Diversification Opportunities for Calamos Growth and Catalyst/cifc Floating
0.72 | Correlation Coefficient |
Poor diversification
The 3 months correlation between Calamos and Catalyst/cifc is 0.72. Overlapping area represents the amount of risk that can be diversified away by holding Calamos Growth Fund and Catalystcifc Floating Rate in the same portfolio, assuming nothing else is changed. The correlation between historical prices or returns on Catalyst/cifc Floating and Calamos Growth is a relative statistical measure of the degree to which these equity instruments tend to move together. The correlation coefficient measures the extent to which returns on Calamos Growth Fund are associated (or correlated) with Catalyst/cifc Floating. Values of the correlation coefficient range from -1 to +1, where. The correlation of zero (0) is possible when the price movement of Catalyst/cifc Floating has no effect on the direction of Calamos Growth i.e., Calamos Growth and Catalyst/cifc Floating go up and down completely randomly.
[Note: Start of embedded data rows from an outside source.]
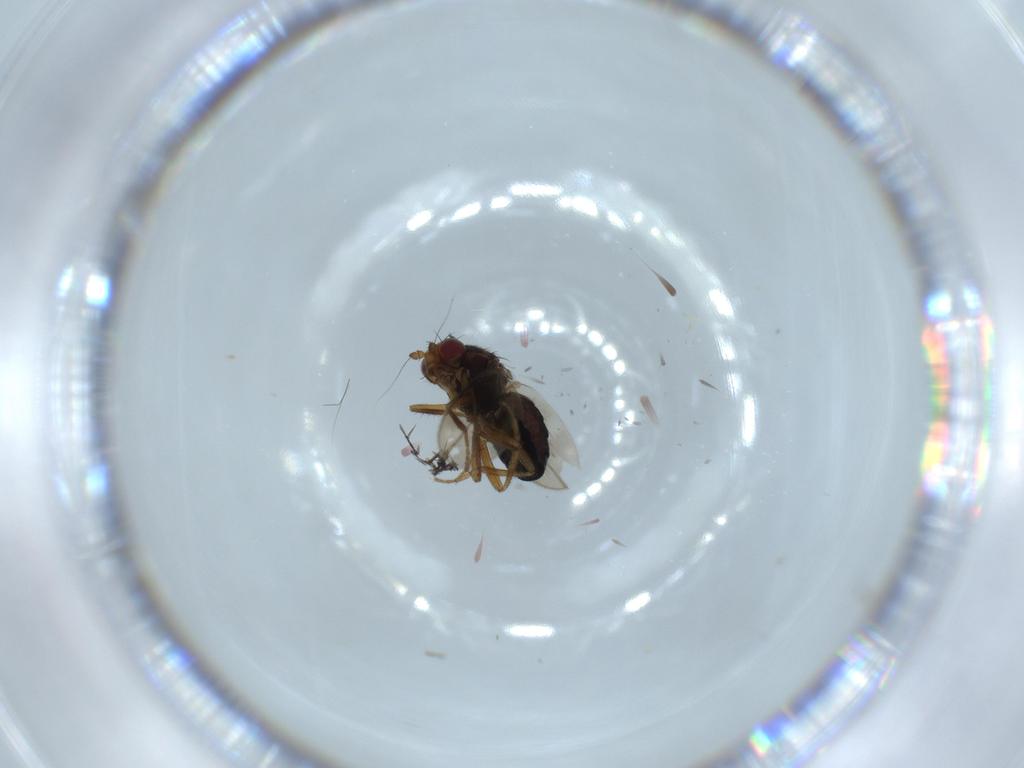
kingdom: Animalia
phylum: Arthropoda
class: Insecta
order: Diptera
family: Sphaeroceridae
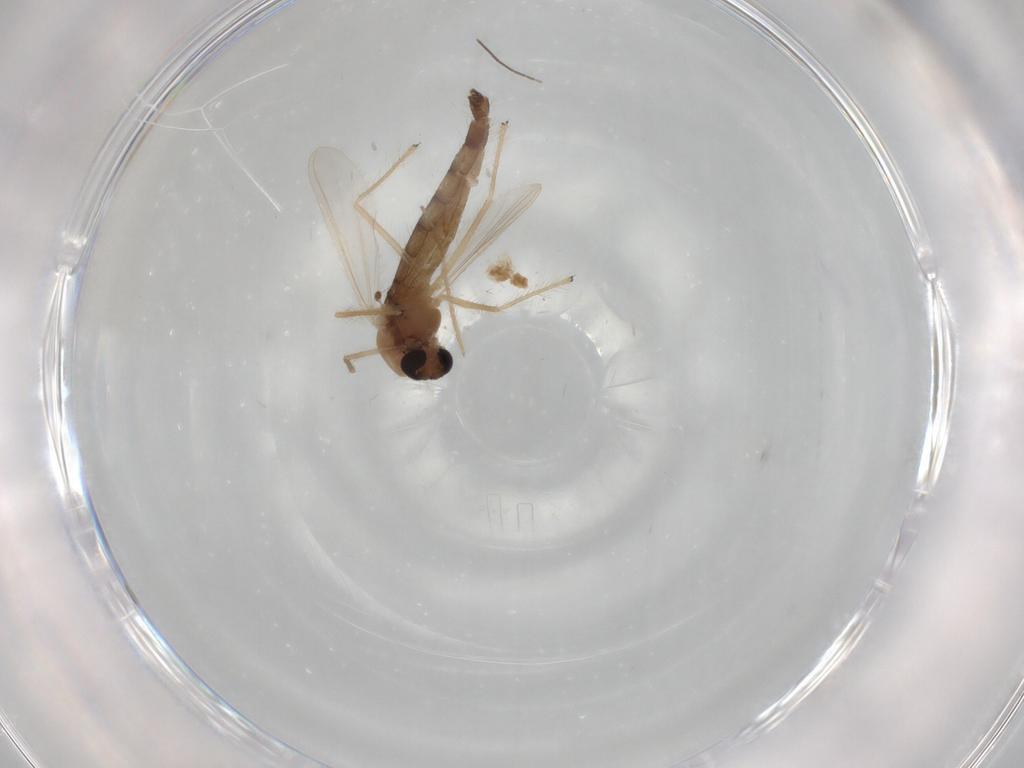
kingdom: Animalia
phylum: Arthropoda
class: Insecta
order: Diptera
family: Chironomidae
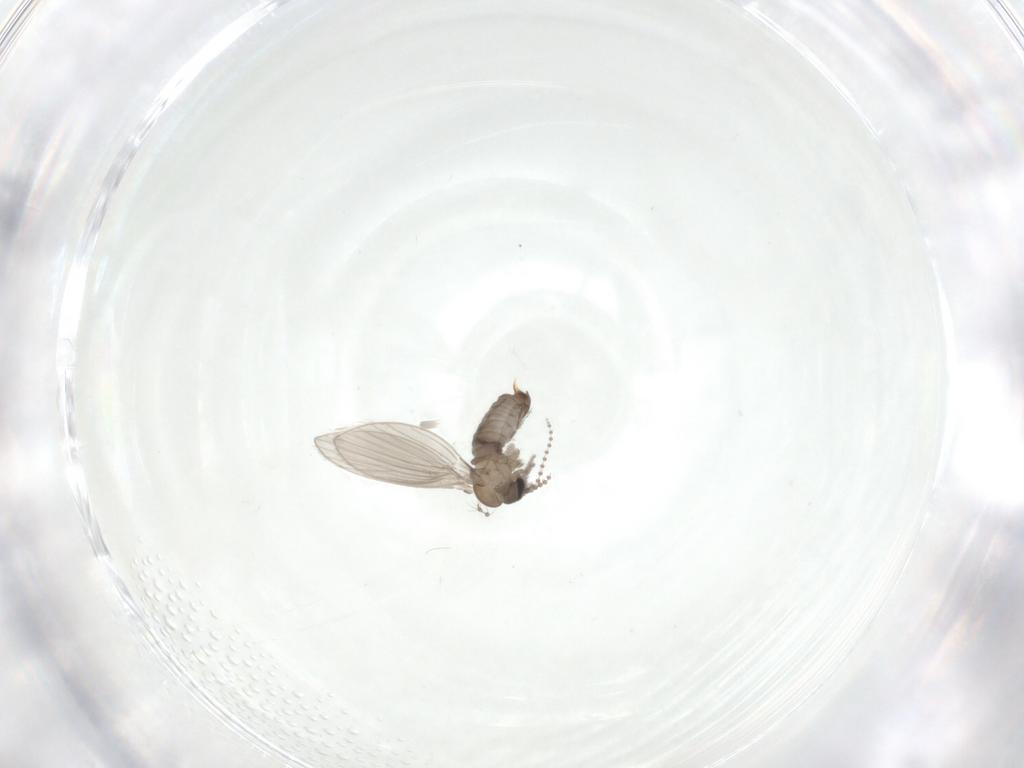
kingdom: Animalia
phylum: Arthropoda
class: Insecta
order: Diptera
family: Psychodidae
Pair Corralation between Calamos Growth and Catalyst/cifc Floating
Assuming the 90 days horizon Calamos Growth Fund is expected to generate 9.57 times more return on investment than Catalyst/cifc Floating. However, Calamos Growth is 9.57 times more volatile than Catalystcifc Floating Rate. It trades about 0.08 of its potential returns per unit of risk. Catalystcifc Floating Rate is currently generating about 0.22 per unit of risk. If you would invest 4,266 in Calamos Growth Fund on October 12, 2024 and sell it today you would earn a total of 215.00 from holding Calamos Growth Fund or generate 5.04% return on investment over 90 days.
Time Period | 3 Months [change] |
Direction | Moves Together |
Strength | Significant |
Accuracy | 100.0% |
Values | Daily Returns |
Calamos Growth Fund vs. Catalystcifc Floating Rate
Performance |
Timeline |
Calamos Growth |
Catalyst/cifc Floating |
Calamos Growth and Catalyst/cifc Floating Volatility Contrast
Predicted Return Density |
Returns |
Pair Trading with Calamos Growth and Catalyst/cifc Floating
The main advantage of trading using opposite Calamos Growth and Catalyst/cifc Floating positions is that it hedges away some unsystematic risk. Because of two separate transactions, even if Calamos Growth position performs unexpectedly, Catalyst/cifc Floating can make up some of the losses. Pair trading also minimizes risk from directional movements in the market. For example, if an entire industry or sector drops because of unexpected headlines, the short position in Catalyst/cifc Floating will offset losses from the drop in Catalyst/cifc Floating's long position.Calamos Growth vs. Ab Small Cap | Calamos Growth vs. T Rowe Price | Calamos Growth vs. Rbb Fund | Calamos Growth vs. Semiconductor Ultrasector Profund |
Catalyst/cifc Floating vs. Needham Aggressive Growth | Catalyst/cifc Floating vs. Mairs Power Growth | Catalyst/cifc Floating vs. T Rowe Price | Catalyst/cifc Floating vs. Calamos Growth Fund |
Check out your portfolio center.Note that this page's information should be used as a complementary analysis to find the right mix of equity instruments to add to your existing portfolios or create a brand new portfolio. You can also try the Watchlist Optimization module to optimize watchlists to build efficient portfolios or rebalance existing positions based on the mean-variance optimization algorithm.